Ничто меньше не волновало её, чем обсуждения в воинских собраниях.

Она воображала, как Ниротиль появится перед воротами верхом — как делал не раз и не два, возвращаясь домой. Представляла, как пыльный плащ примет в руки и улыбнётся, подставляя плечо и подавая руку вместо его любимой трости. Она рисовала его усталое лицо перед глазами — прищур грозных серых глаз, шрамы на щеке и лбу, ухо с отсечённым кончиком, из-за которого выскальзывала посерёбренная ранней сединой прядь русых волос, губы и след от неловкой иглы целителя на левой брови.

Она воображала, как молча, улыбаясь и сочувствуя, предложит омыть ноги, как прижмётся к его коленям — он, должно быть, зашипит от боли, но потом улыбнётся, поднимая её и усаживая рядом. А потом, когда дорога начнёт забываться, она отведёт Тило на ложе.

В мечтах улыбаться и любить его было так просто и легко. Но она будет, о, будет, от всего сердца, любить. И будет целовать и плакать, плакать и целовать; и никогда, никогда больше не пожалеет поцелуев и ласк для него. Никогда.

Заскрипела тяжёлая дверь, Сонаэнь вскинулась, с трудом вставая с койки, — она заперла дверь на все щеколды. Только теперь леди обнаружила, что масло в светильнике прогорело полностью.

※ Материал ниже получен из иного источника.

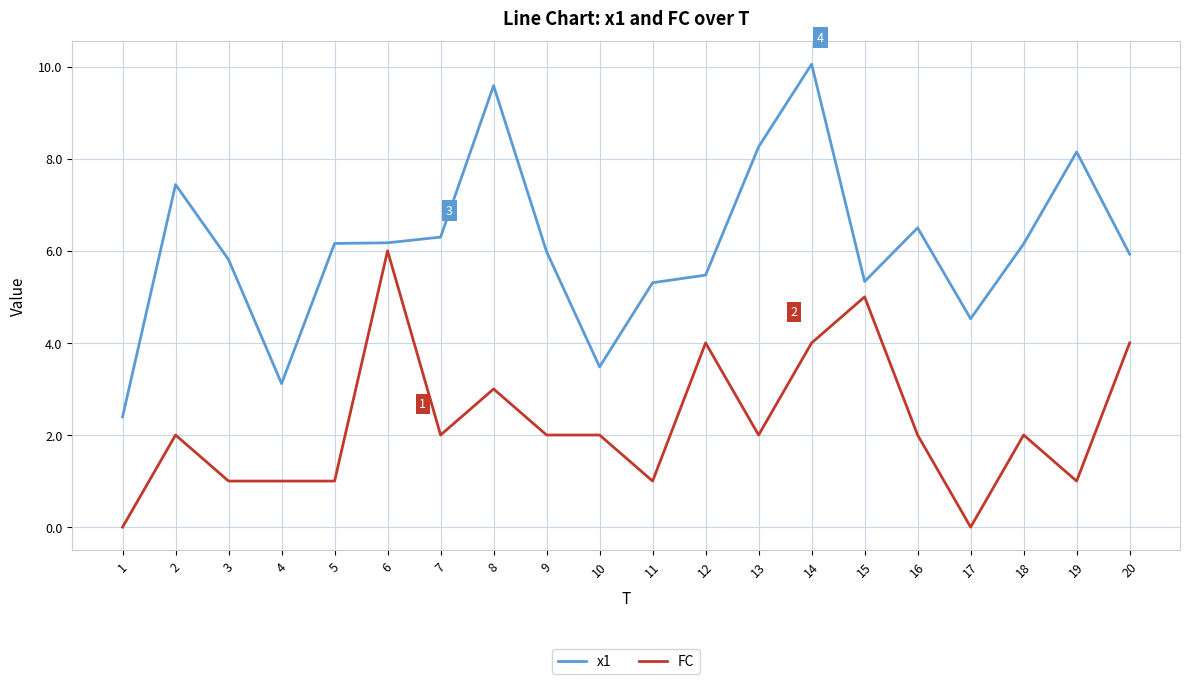

What is the spread (max minus min) of values at 5?

5.2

За дверью ждал Ясень. Сонаэнь выглянула в коридор. Из ветрового окна виден был занимающийся рассвет. Итак, прошли сутки.

— Их привезли, — торжественно произнёс рыцарь, и леди Орта кивнула.

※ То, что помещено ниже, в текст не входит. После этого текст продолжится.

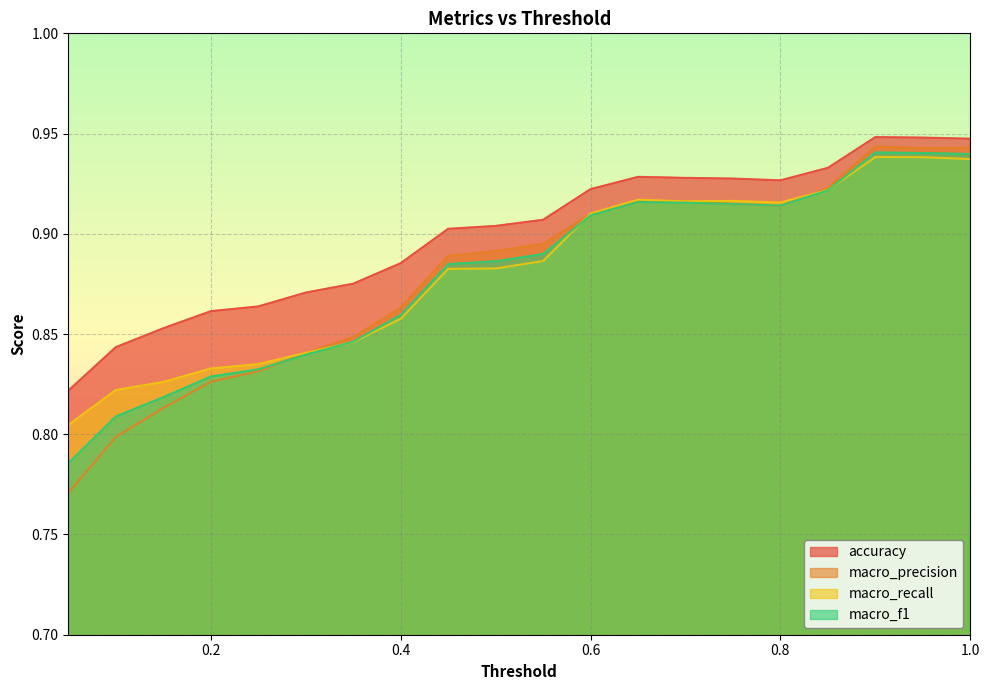

Where do macro_precision and macro_f1 first cross each other?

0.25 and 0.3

Кивнула ещё раз, застыв вдруг под тяжестью слов, в которые не верила: поверить в них означало отказаться от мечты, в которой Тило, верхом на утомленном коне, в пыли и грязи, являлся…

— Не все тела посадские горожане выдали, — спокойно и ровно продолжил рыцарь, подавая руку, — прошу, сестра-госпожа.

Серый рассвет пах гарью и мелким дождём. Тихие переговоры при появлении леди Орты прекратились. Сонаэнь устало оглянулась. Чуть поодаль, во дворе, между конюшней и кузней, она увидела — поначалу всё сливалось в сплошной пепельно-серый туман, но потом — да, это были тела.